■ **Exercise requirements**
Whatever lies between the line that holds "251 543 1.36" and the final line of the records below, both included, should be repeated exactly; leave out the pictures and add nothing.
Start of Block
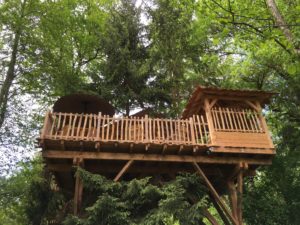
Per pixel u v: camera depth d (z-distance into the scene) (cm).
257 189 1612
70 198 1412
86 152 1065
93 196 1077
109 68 1947
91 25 2283
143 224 959
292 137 1633
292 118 1664
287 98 1623
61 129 1140
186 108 1365
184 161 1100
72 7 2231
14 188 1805
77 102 1432
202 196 1082
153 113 1820
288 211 1506
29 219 1381
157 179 1153
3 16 1912
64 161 1098
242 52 1741
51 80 2058
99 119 1084
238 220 1072
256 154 1120
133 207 1013
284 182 1589
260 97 1244
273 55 1478
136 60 2036
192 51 1895
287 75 1620
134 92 1936
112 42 1972
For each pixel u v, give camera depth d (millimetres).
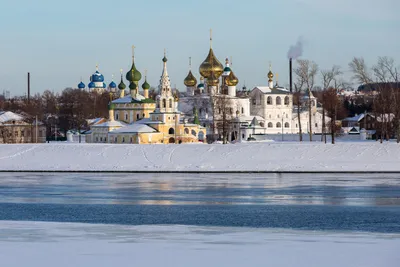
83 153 181250
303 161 168000
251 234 72688
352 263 58375
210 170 156375
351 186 122375
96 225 78375
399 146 171875
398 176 141250
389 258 60125
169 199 107062
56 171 160625
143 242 67750
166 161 174375
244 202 102938
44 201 105312
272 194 112062
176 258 60438
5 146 187125
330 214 90312
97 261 59375
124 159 176875
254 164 165000
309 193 112875
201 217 88688
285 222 83875
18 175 151000
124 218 88312
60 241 68250
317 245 66000
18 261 59406
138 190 119125
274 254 61875
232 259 60000
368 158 168000
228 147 179250
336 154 171375
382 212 91812
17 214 92188
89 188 122750
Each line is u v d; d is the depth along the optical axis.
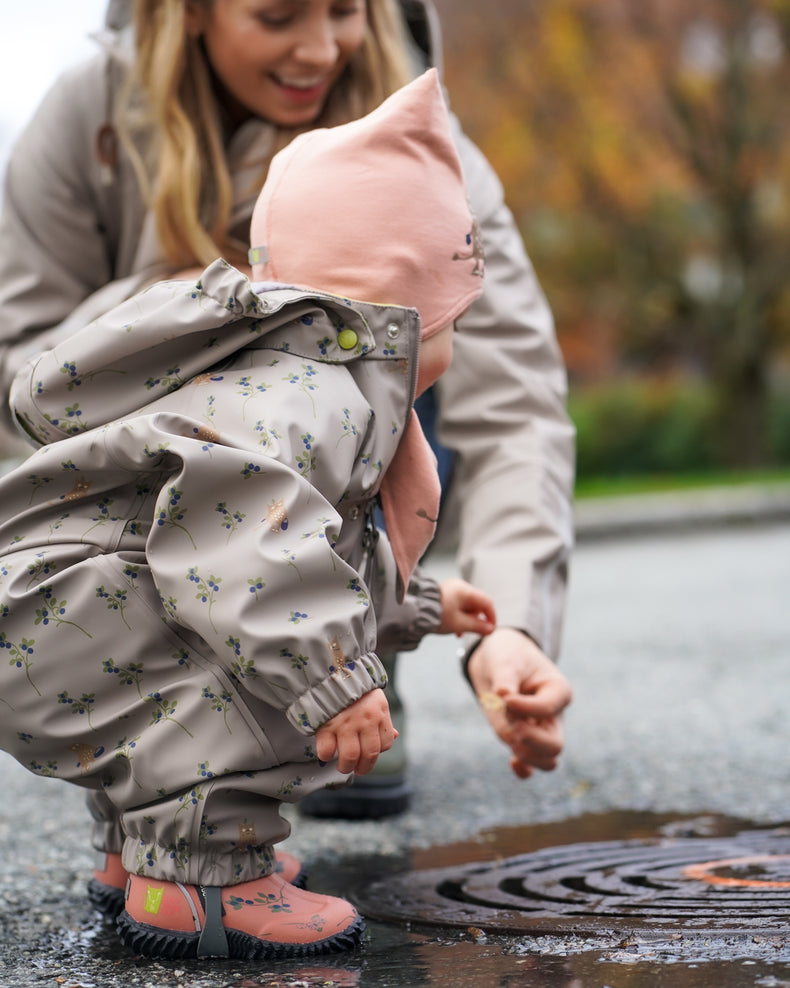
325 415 1.45
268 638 1.34
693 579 6.48
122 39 2.33
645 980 1.25
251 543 1.36
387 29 2.28
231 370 1.49
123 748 1.43
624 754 2.78
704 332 15.85
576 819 2.24
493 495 2.11
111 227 2.41
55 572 1.45
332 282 1.61
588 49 14.64
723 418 15.60
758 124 14.99
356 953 1.45
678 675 3.80
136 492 1.47
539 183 15.12
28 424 1.55
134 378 1.50
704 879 1.72
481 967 1.35
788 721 3.06
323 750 1.38
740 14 14.57
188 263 2.22
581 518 9.37
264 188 1.69
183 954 1.44
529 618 1.96
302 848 2.10
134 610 1.43
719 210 15.31
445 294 1.66
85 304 2.27
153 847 1.46
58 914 1.71
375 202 1.62
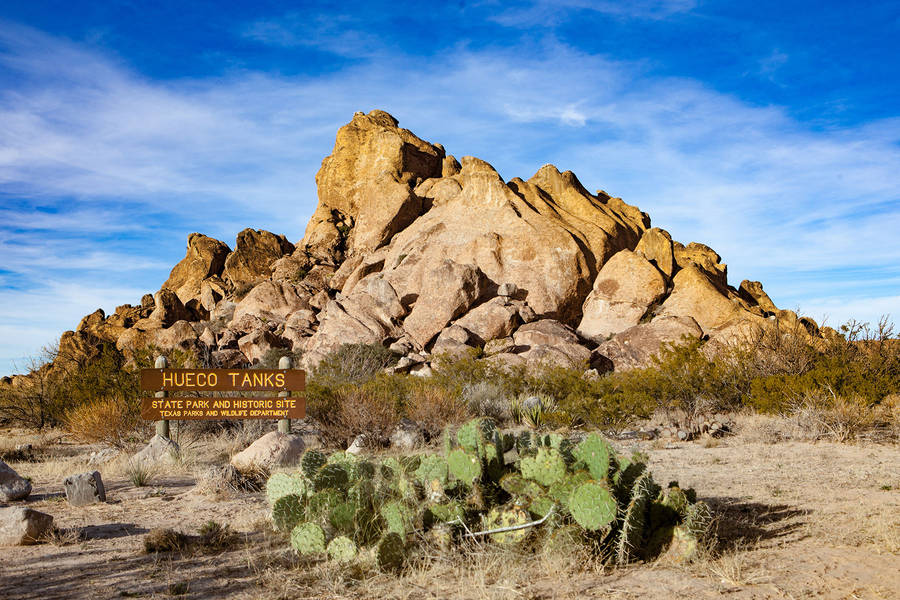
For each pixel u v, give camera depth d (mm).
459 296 39969
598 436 5152
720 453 10414
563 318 43719
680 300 40562
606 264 44344
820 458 9672
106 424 12555
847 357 16031
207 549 5480
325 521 5180
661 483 7824
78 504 7664
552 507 4816
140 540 5883
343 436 12102
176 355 17000
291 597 4246
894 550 5031
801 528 5734
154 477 9969
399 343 38656
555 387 18172
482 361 20547
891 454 10000
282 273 56594
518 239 44438
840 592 4164
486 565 4590
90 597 4289
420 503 5230
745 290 51562
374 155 62781
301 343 43281
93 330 56438
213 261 65312
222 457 11805
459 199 49406
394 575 4625
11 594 4359
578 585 4316
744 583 4320
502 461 5574
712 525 5598
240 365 40812
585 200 51219
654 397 15070
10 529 5750
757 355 17000
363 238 54719
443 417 12805
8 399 19562
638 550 4855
End of Block
■ **Worked solution**
251 543 1.36
387 29 2.28
231 370 1.49
123 748 1.43
624 754 2.78
704 332 15.85
576 819 2.24
493 495 2.11
111 227 2.41
55 572 1.45
332 282 1.61
588 49 14.64
723 418 15.60
758 124 14.99
356 953 1.45
678 675 3.80
136 492 1.47
539 183 15.12
28 424 1.55
134 378 1.50
704 879 1.72
481 967 1.35
788 721 3.06
323 750 1.38
740 14 14.57
188 263 2.22
581 518 9.37
264 188 1.69
183 954 1.44
529 618 1.96
302 848 2.10
134 610 1.43
719 210 15.31
445 294 1.66
85 304 2.27
153 847 1.46
58 914 1.71
375 202 1.62
For each pixel u v, give camera depth d (mm).
459 296 39969
598 436 5152
720 453 10414
563 318 43719
680 300 40562
606 264 44344
820 458 9672
106 424 12555
847 357 16031
207 549 5480
325 521 5180
661 483 7824
78 504 7664
552 507 4816
140 540 5883
343 436 12102
176 355 17000
291 597 4246
894 550 5031
801 528 5734
154 477 9969
399 343 38656
555 387 18172
482 361 20547
891 454 10000
282 273 56594
518 239 44438
840 592 4164
486 565 4590
90 597 4289
420 503 5230
745 290 51562
374 155 62781
301 343 43281
93 330 56438
213 261 65312
222 457 11805
459 199 49406
394 575 4625
11 594 4359
578 585 4316
744 583 4320
502 461 5574
712 525 5598
240 365 40812
585 200 51219
654 397 15070
10 529 5750
757 355 17000
363 238 54719
443 417 12805
8 399 19562
638 550 4855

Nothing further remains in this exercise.